Within the context of the broad field of juvenile justice interventions, what are the outcomes associated with placing police officers (i.e., school resource officers) in schools? Are they as beneficial as predicted by proponents, or does the downside outweigh the positive? The Justice Policy Institute, Washington, DC, has conducted a thorough and well-documented review that addresses these questions, and a summary of their conclusions and recommendations follows.
An in-depth look at SROs
First, the presence of law enforcement in schools increases the probability that adolescents will enter the juvenile justice system for behaviors and minor offenses (e.g., disrupting class, school yard fight, stealing from a locker) that are traditionally handled by teachers, school administrators, and families. As noted previously, entering the juvenile justice system increases the likelihood of negative outcomes such as rearrest, school dropout, unemployment, emotional and family problems, and incarceration.
Second, school resource officers (SRO) are asked to play multiple roles (e.g., trusted mentor, law enforcement, and counselor) that can be confusing and misleading to students. The officer is foremost accountable to the police department where he or she is employed. SROs are trained in law enforcement. They do not have degrees in social work or counseling. Many students likely do not appreciate that communications with the SRO, in contrast with communications with their school counselor, are not confidential. Compromising information can be revealed about themselves, classmates, or family members. Such information can be addressed very differently by professionals from mental health vs. law enforcement backgrounds.
Third, schools don’t need SROs to be safe. School violence and theft are at their lowest levels in 20 years, and the presence of SROs is unrelated to this downward trend. Indeed, the key factors that support safe schools pertain to characteristics of the school and of the community in which the school is embedded. Safe schools are more likely to have: high structure with well-defined and fair rules that are consistently enforced, and supportive and caring teachers and administrative staff. Safe schools are created primarily by the quality of the relationships among students, staff, and parents; not by the presence of an SRO.
Fourth, there are more effective strategies at promoting safety in schools than engaging SROs, and resources should be invested in these strategies if school safety is an issue. Such strategies include, for example, providing support and training to staff regarding behavior management, hiring well-trained counselors, building relationships between staff and parents, and implementing evidence-based initiatives (i.e., structured interventions that have proven effective in rigorous research – please see www.blueprintsprograms.com for descriptions of evidence-based interventions for violence prevention).

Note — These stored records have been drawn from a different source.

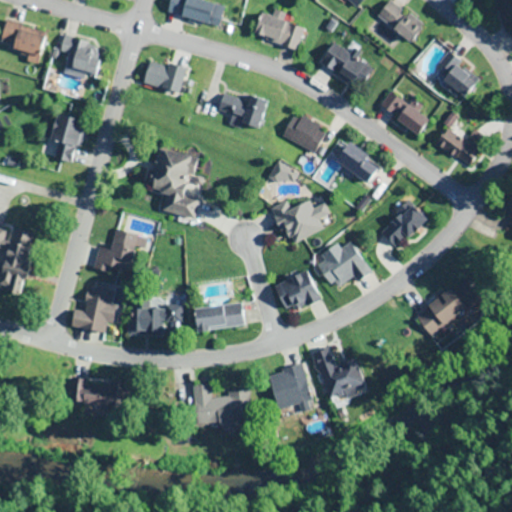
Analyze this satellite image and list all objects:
building: (354, 3)
building: (189, 10)
building: (503, 12)
road: (66, 20)
building: (397, 23)
building: (276, 32)
building: (20, 41)
building: (77, 56)
building: (344, 67)
building: (162, 77)
building: (455, 77)
road: (316, 100)
building: (239, 110)
building: (402, 114)
building: (302, 133)
building: (63, 136)
building: (455, 149)
building: (355, 164)
road: (95, 175)
building: (169, 180)
building: (509, 195)
building: (301, 220)
building: (401, 226)
building: (116, 254)
building: (14, 264)
building: (342, 268)
road: (268, 288)
building: (295, 293)
road: (375, 303)
building: (448, 310)
building: (94, 312)
building: (217, 319)
building: (152, 320)
building: (336, 374)
building: (289, 391)
building: (93, 394)
building: (220, 408)
river: (271, 482)
road: (511, 511)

Finally, I have attempted to sketch an accurate overview of the state of juvenile justice interventions in our nation and of the conclusions of a leading policy institute regarding the presence of police in schools. It is important to remember that the proponents of SROs are virtually all well intentioned. They simply want our schools to be safe. As considerable research has shown, however, the best of intentions can lead to unintended consequences that are costly to us all.